▸ **Exercise**:
For the entries below, print exactly the lines between the line holding "Iluminada Polanco: 34 -> 45" and the line holding "Geraldine Seymore: none -> 71", inclusive, and nothing else.

▸ **Data extract**:
:::

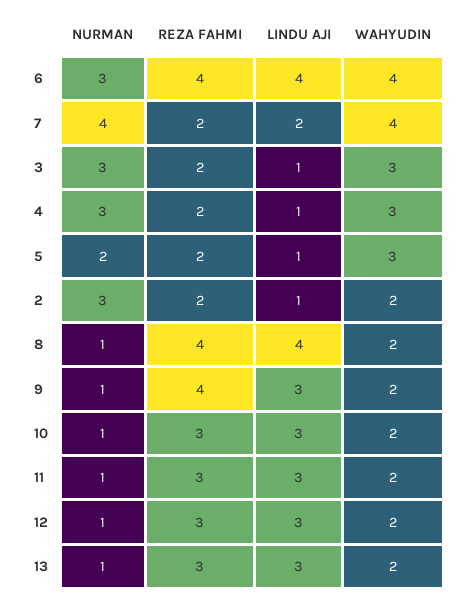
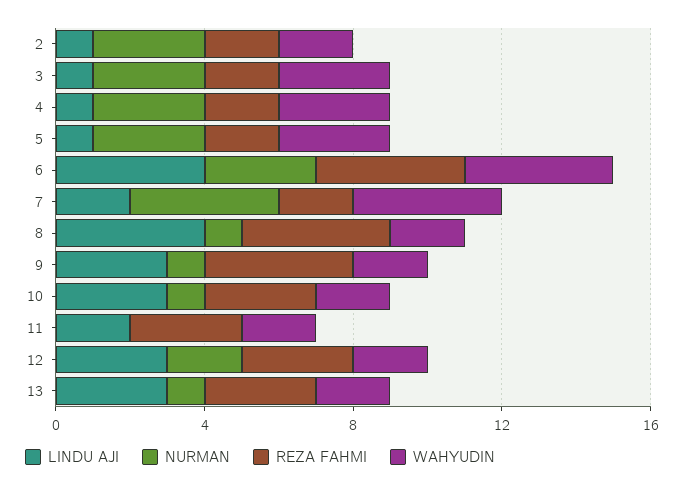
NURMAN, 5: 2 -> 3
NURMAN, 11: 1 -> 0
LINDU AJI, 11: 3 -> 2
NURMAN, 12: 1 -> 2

:::

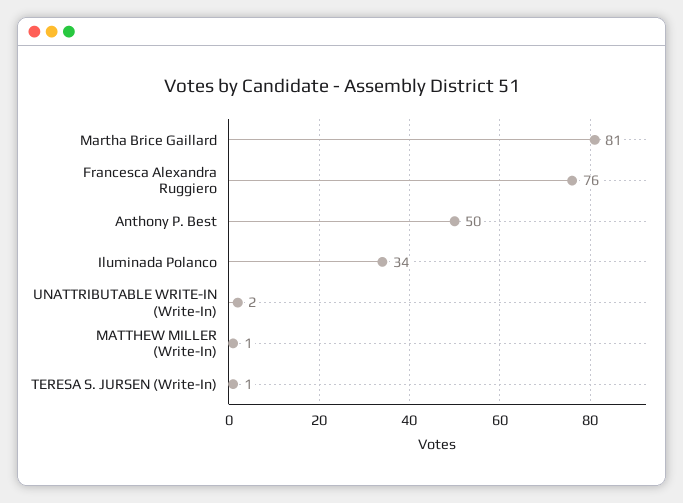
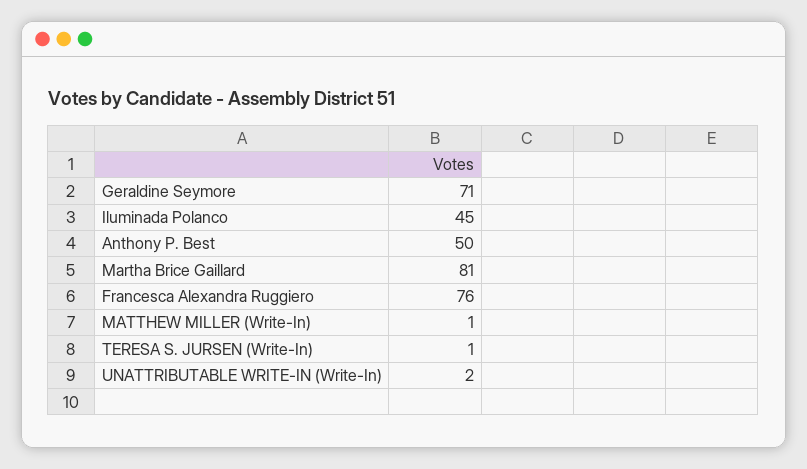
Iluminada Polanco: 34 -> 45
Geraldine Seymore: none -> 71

:::

▸ **Problem solution**:
Iluminada Polanco: 34 -> 45
Geraldine Seymore: none -> 71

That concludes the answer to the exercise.